▶ [GIVEN TEXT]:
Apart from that, the code itself looks sane.

Regards,
Lukasz
Re: [PATCH RESEND v4 01/10] PM: EM: Assign a unique ID when creating a performance domain
Posted by Lukasz Luba 4 months ago

On 10/6/25 09:17, Lukasz Luba wrote:
> Hi Chanwoo,
> 
> My apologies to delay on this topic.
> 
> On 9/21/25 04:19, Changwoo Min wrote:
>> It is necessary to refer to a specific performance domain from a
>> userspace. For example, the energy model of a particular performance
>> domain is updated.
>>
>> To this end, assign a unique ID to each performance domain to address it,
> 
> Is this related to the sched_ext view on the EM that we cannot re-use
> the allocated ID for the given domain?

Ignore that comment, I know the need now.

Although, there is a small code sneak below...



[..]

>> @@ -660,6 +678,13 @@ int em_dev_register_pd_no_update(struct device 
>> *dev, unsigned int nr_states,
>>   unlock:
>>       mutex_unlock(&em_pd_mutex);
>> +    if (_is_cpu_device(dev))
>> +        em_check_capacity_update();
>> +

It doesn't below to this $subject at all. It looks like
it was left from some your local changes, isn't it?

Re: [PATCH RESEND v4 01/10] PM: EM: Assign a unique ID when creating a performance domain
Posted by Changwoo Min 3 months, 4 weeks ago
Hi Lukasz,

On 10/6/25 21:24, Lukasz Luba wrote:
> 
> 
> On 10/6/25 09:17, Lukasz Luba wrote:
>> Hi Chanwoo,
>>
>> My apologies to delay on this topic.

Thank you for finding time and making an effort for the review! I
understand that it is not always possible to make time for review. :-)

>>
>> On 9/21/25 04:19, Changwoo Min wrote:
>>> It is necessary to refer to a specific performance domain from a
>>> userspace. For example, the energy model of a particular performance
>>> domain is updated.
>>>
>>> To this end, assign a unique ID to each performance domain to address 
>>> it,
>>
>> Is this related to the sched_ext view on the EM that we cannot re-use
>> the allocated ID for the given domain?
> 
> Ignore that comment, I know the need now.
> 
> Although, there is a small code sneak below...
> 
> 
> 
> [..]
> 
>>> @@ -660,6 +678,13 @@ int em_dev_register_pd_no_update(struct device 
>>> *dev, unsigned int nr_states,
>>>   unlock:
>>>       mutex_unlock(&em_pd_mutex);
>>> +    if (_is_cpu_device(dev))
>>> +        em_check_capacity_update();
>>> +
> 
> It doesn't below to this $subject at all. It looks like
> it was left from some your local changes, isn't it?

You are right. The code is redundant since the same check is done at
em_dev_register_perf_domain(). It is the side-effect of a bad rebase. I
will remove this in the next version.

Regards,
Changwoo Min

▶ [DATASET EXCERPTS]:
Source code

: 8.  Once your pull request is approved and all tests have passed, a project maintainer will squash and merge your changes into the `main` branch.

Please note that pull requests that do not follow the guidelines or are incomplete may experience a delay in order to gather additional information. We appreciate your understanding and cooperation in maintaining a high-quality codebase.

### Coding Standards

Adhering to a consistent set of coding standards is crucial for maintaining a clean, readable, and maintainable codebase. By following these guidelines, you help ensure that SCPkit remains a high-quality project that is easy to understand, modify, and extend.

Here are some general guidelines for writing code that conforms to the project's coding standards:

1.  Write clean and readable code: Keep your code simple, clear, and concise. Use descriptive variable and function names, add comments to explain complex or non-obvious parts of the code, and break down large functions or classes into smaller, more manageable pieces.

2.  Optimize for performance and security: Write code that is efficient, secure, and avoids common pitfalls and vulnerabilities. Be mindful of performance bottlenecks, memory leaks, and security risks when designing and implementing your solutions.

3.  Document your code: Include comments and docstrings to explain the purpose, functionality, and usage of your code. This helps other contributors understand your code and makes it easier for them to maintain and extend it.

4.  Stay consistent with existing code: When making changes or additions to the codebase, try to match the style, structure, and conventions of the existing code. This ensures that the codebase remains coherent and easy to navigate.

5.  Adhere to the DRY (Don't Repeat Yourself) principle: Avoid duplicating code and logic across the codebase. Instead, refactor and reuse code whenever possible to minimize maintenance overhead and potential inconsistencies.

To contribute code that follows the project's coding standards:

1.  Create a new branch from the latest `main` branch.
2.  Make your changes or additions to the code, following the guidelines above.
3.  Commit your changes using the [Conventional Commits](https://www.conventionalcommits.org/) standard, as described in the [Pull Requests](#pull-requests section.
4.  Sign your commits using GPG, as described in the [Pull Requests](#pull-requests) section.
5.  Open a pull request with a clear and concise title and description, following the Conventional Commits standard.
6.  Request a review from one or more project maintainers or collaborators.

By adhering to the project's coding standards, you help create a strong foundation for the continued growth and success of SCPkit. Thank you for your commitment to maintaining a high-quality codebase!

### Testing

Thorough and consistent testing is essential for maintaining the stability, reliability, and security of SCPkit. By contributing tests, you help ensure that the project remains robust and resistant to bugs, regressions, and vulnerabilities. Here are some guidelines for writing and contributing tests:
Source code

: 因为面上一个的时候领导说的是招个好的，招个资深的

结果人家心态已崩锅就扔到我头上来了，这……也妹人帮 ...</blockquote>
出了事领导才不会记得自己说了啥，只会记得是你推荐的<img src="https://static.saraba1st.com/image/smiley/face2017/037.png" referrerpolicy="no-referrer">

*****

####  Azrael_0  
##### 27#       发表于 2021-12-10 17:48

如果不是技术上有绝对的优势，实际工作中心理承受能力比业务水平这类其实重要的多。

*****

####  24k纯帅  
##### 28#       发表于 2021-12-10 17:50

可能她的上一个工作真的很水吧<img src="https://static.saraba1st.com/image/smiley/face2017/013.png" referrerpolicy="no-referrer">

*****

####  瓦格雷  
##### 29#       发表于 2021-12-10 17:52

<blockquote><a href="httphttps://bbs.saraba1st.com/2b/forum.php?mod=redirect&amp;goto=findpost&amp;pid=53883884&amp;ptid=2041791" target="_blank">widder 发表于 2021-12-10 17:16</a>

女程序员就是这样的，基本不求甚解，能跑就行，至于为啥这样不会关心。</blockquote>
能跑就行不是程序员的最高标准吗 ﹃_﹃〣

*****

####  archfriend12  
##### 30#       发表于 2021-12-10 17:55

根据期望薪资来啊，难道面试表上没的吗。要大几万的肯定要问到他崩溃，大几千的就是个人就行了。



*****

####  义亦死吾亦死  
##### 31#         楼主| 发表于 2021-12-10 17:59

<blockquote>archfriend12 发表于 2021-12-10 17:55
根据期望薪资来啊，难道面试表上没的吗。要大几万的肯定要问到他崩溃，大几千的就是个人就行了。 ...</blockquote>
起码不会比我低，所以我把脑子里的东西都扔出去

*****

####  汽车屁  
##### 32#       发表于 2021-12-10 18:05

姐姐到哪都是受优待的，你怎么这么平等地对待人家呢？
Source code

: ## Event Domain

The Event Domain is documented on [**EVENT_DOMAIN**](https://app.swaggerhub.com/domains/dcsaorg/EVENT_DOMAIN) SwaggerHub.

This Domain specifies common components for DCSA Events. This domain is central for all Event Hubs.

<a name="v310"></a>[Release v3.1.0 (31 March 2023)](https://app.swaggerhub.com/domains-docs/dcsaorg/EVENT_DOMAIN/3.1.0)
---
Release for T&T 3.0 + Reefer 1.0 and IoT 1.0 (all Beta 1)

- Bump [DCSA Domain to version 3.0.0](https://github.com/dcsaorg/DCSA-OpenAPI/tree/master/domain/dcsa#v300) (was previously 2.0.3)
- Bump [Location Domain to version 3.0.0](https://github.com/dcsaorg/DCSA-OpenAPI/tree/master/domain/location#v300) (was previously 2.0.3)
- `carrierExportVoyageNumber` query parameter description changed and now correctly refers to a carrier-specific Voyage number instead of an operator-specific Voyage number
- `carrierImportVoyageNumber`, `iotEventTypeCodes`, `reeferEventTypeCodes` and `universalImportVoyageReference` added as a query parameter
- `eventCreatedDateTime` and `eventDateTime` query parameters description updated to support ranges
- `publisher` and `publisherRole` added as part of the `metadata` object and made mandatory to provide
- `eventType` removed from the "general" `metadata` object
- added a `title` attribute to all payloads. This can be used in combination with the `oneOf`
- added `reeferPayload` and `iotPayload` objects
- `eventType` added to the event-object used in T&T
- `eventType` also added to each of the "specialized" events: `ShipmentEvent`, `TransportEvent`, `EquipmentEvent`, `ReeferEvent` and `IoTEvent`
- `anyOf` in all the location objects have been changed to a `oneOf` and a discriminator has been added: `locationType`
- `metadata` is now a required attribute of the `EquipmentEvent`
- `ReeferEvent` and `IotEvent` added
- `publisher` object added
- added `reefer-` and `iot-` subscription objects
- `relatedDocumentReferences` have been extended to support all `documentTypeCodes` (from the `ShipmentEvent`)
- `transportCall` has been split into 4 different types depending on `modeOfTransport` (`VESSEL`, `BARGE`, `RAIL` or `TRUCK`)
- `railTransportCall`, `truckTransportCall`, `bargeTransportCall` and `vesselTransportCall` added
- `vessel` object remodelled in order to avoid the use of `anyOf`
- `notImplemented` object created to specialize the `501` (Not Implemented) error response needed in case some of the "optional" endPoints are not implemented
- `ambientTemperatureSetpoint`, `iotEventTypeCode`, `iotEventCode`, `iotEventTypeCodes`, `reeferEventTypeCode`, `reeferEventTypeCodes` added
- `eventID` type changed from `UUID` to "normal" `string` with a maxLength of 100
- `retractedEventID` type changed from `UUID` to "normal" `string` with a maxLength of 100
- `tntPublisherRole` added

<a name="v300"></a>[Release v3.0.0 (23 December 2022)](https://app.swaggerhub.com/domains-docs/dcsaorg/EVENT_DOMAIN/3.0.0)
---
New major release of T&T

▶ [COMPLETE THE FOLLOWING]:
**a.** In the patch review thread, why does Changwoo Min agree to remove the lines that call em_check_capacity_update() when the device is a CPU device?
**b.** From the patch review thread, return the passage from "You are right." up to and including "the next version.".

▶ [RESULTS OF THE TASKS]:
**a.** The lines are redundant, because em_dev_register_perf_domain() already does the same check. They ended up in the patch by mistake, as a side effect of a bad rebase. So they will be removed in the next version.

**b.**
You are right. The code is redundant since the same check is done at
em_dev_register_perf_domain(). It is the side-effect of a bad rebase. I
will remove this in the next version.